### EXERCISE 1
Answer from the forum thread on Bloodrunner broadheads, one line per answer:
(a) How many deer does williamcr say he has taken with them?
(b) Which broadheads does FBGHUNTER say not to shoot?
(c) According to marshhunter, how much will the broadheads still cut even if they don't open?
### EXERCISE 2
Carry on the forum thread on Bloodrunner broadheads from the point where it stops.

### TEXT SEGMENT
# broad heads



## marshhunter (Mar 20, 2008)

bloodrunner broadheads
has anybody used them?? the look very interesting...doesnt look like they can open up in flight due to a spring and looks like they will always open... and even if they dont they will still cut 1"...

http://www.newarchery.com/products/1-1/broadheads/bloodrunner.html


----------



## Flight Cancelled (Jul 7, 2010)

That's pretty sweet lookin wonder if it falls under mechanical if it doesn't open looks like it would still leave a hole


----------



## williamcr (Aug 8, 2006)

Yes I have taken 6 deer with them.


----------



## FBGHUNTER (Sep 27, 2010)

never used them but they look good. Dont shoot rage broadheads. I shot a doe last weekend and it didnt expand.


----------



## slabnabbin (May 25, 2010)

### EXTRACTED ENTRIES
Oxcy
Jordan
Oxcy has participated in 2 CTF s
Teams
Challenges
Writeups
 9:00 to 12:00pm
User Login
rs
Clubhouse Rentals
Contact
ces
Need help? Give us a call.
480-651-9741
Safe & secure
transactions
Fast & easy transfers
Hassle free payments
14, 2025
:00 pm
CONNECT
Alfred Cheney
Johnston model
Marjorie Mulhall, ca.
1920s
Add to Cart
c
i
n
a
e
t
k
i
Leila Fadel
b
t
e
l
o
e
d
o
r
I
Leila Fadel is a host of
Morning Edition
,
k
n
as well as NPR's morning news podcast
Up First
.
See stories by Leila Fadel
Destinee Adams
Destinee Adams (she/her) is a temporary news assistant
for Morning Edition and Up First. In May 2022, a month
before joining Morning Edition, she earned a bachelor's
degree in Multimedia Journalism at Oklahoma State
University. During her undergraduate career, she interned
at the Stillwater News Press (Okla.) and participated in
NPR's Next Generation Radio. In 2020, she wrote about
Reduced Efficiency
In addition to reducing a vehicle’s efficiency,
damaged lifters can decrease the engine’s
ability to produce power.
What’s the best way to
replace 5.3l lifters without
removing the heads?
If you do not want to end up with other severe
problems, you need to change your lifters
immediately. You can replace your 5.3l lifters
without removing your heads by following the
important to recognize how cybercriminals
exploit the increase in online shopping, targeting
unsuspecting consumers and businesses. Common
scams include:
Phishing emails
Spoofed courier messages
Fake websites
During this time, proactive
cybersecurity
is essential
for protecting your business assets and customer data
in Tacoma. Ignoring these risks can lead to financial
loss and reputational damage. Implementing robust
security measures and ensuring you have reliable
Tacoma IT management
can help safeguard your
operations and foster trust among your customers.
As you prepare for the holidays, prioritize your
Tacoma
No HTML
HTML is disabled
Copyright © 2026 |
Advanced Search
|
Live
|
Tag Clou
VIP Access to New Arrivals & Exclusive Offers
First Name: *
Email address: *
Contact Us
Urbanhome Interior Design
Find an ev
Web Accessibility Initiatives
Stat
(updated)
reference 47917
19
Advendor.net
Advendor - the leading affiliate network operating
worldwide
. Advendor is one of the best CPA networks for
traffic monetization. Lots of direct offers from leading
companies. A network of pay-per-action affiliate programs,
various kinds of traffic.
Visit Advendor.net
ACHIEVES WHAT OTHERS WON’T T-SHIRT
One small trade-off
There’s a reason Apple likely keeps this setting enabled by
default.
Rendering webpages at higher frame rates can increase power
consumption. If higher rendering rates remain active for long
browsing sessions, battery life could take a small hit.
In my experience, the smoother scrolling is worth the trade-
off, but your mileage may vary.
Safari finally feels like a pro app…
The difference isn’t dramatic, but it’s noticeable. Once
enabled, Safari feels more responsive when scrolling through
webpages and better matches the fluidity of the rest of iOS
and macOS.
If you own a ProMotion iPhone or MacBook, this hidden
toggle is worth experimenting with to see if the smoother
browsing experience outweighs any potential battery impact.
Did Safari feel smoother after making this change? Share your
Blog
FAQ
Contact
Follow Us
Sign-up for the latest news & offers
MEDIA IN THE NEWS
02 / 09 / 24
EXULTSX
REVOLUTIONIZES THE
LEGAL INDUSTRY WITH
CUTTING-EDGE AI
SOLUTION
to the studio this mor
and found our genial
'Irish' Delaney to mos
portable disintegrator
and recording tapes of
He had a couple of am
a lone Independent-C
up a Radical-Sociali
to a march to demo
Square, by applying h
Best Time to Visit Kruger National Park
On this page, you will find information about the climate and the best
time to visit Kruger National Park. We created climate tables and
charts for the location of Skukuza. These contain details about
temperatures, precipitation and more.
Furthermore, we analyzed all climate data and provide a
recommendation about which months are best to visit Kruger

### ANSWER AREA 1
(a) 6
(b) Rage broadheads
(c) 1"

### ANSWER AREA 2
FBGHUNTER said:


> never used them but they look good. Dont shoot rage broadheads. I shot a doe last weekend and it didnt expand.


I have shot rages for 3 years taking several deer and numerous hogs and NEVER had thy happen. I have heard good things about blood runners bit have had such good success with rages I can't switch. They do look good though


----------



## Trouthunter (Dec 18, 1998)

http://2coolfishing.com/ttmbforum/showthread.php?p=2225325#post2225325

Terrible broadheads.

TH


----------



## Bucksnort (Jun 29, 2004)

Trouthunter said:


> http://2coolfishing.com/ttmbforum/showthread.php?p=2225325#post2225325
> 
> Terrible broadheads.
> 
> TH


Heard the same thing. Stay away.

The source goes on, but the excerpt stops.